Report from the Chair: July/August 2022

It has been a hectic month, including a wildcat strike that disrupted service for Juneteenth/Father’s Day weekend, with almost 500 engineers calling out, some 300 trains cancelled, and thousands of passengers scrambling to make alternate plans. NJ Transit filed a request for an injunction (on Friday) but did little to help passengers caught up in the mobility disaster. Shutting down all cross-Hudson trains for hours—virtually the entire system, and not even opening phone lines to assist routine rail riders with alternative options—shows a lack of concern for customers that is simply not acceptable.

Member Joe Clift pointed out that NJ Transit is making itself nonessential, which is a problem for many, but a disaster for those who depend for all their transportation needs on public transit (especially if taxis and car services are out of economic range, as witness the Paterson-bound passenger quoted in The New York Times as looking at a $110 Uber ride). Joe pointed out that, in his days as a LIRR manager, the culture was very different from that of today’s agencies: there, culture was analogous to the theatre’s famous “show must go on” attitude: the highest priority of everyone was that the trains run, regardless of weather conditions or other obstacles.

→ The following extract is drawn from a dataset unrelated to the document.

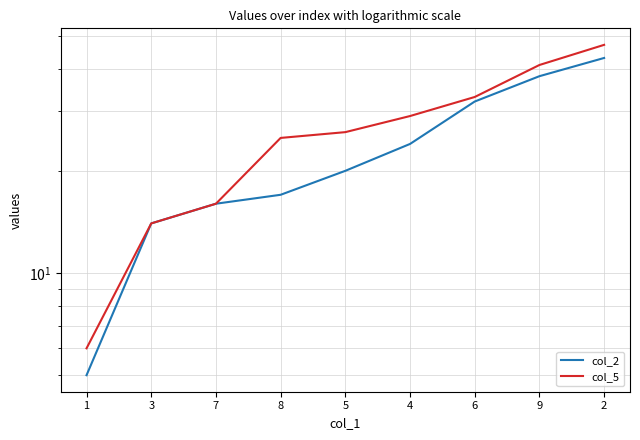

What is the sum of all col_5 values?

237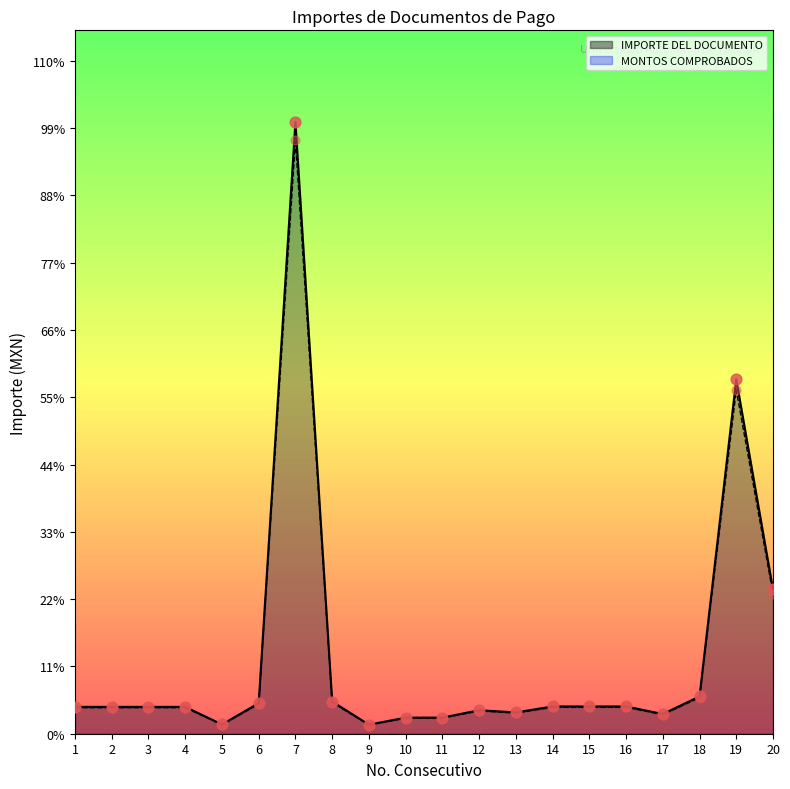

What is the change in value from 7 to 11?

-110906.0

Last week, NJ Transit hosted an Accessibility Forum; though first described as in-person, later invitations made clear that it was a virtual- first event, with only limited seating in the Newark headquarters board room. What a mess! If the third-largest regional rail agency in the country cannot run a simple Microsoft Teams meeting, then how can they possibly run such a complex system of trains and buses? Read more in this issue.

Speaking of accessibility, we took our first Coalition inspection run in recent memory on May 20, a trip to Hackettstown, and there is a report on that trip in this issue as well.